Qui Gon-Jinn himself has spoken. The mystery and magic of “Star Wars” has been destroyed by Disney greed.
Neeson recently confessed that he’s not at all interested in returning to play his character, adding “there’s so many spinoffs of ‘Star Wars.’ It’s diluting it to me, and it’s taken away the mystery and the magic in a weird way.”
It used to be that a Star Wars movie would be a major event for movie fans worldwide. What happened? Well, the downfall really started when George Lucas sold the rights to Disney. The mouse house decided to create a trilogy that destroyed the Star Wars myth for many and then they kept milking it with numerous TV shows and movie spin-offs.
I’m telling you all this as someone who wasn’t even a big fan to begin with. I’m just relaying the word from millions of pissed off fans who have now decided that, compared to Disney’s output, “The Phantom Menace” is a masterpiece. That’s how bad things have gotten.
Critics loved “The Force Awakens” and “The Last Jedi,” but don’t tell that to the hardcore fans who spit on these movies.
A planned trilogy from "The Last Jedi" director, Rian Johnson, originally announced in 2017, has been put on the backburner, but Johnson recently said he still hopes to make it. My advice to Disney is simple: DON’T RE-HIRE JOHNSON. Not because he’s a bad filmmaker, he’s actually a pretty good one. No, it stems more from the fact that a majority of Star Wars diehards just plainly do not like him for what he did with “The Last Jedi.”

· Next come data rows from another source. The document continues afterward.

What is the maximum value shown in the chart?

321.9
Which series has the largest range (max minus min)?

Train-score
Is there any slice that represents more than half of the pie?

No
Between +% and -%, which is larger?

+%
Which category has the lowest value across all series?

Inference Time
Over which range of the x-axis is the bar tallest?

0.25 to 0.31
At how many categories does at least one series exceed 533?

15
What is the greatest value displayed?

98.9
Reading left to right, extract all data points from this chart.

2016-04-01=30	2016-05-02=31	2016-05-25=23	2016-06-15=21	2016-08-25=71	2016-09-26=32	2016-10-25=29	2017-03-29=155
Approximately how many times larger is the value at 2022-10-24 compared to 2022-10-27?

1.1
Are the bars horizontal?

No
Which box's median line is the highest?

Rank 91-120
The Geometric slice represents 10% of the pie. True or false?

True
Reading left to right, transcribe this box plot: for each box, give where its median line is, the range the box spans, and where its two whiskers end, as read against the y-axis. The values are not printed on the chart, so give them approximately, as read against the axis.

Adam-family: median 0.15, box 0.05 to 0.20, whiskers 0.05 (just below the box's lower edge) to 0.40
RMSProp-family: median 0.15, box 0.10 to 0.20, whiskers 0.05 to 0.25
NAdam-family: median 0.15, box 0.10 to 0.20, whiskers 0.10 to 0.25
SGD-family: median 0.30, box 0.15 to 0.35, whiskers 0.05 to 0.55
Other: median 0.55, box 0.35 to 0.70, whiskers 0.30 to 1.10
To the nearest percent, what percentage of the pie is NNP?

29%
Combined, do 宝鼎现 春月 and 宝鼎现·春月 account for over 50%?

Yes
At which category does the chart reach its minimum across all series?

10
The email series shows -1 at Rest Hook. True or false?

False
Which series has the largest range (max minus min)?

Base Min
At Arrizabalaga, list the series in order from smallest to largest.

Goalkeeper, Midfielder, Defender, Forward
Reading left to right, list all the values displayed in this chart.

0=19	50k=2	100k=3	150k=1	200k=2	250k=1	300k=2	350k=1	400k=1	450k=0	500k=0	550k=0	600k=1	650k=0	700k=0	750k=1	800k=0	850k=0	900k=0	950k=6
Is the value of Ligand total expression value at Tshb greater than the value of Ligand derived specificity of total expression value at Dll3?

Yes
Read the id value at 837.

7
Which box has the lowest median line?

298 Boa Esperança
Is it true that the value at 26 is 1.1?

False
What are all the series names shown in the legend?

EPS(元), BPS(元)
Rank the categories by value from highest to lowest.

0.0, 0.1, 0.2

For 10 years, Kathleen Kennedy has presided over the Star Wars brand and has also bore the wrath of many Star Wars fanboys, especially when it comes to the recent trilogy of films that reinvented the lore of the franchise.
The best Star Wars movie since Kennedy took control of the ship was also the one that was the biggest production headache for Disney, that would be Gareth Edwards’ “Rogue One.”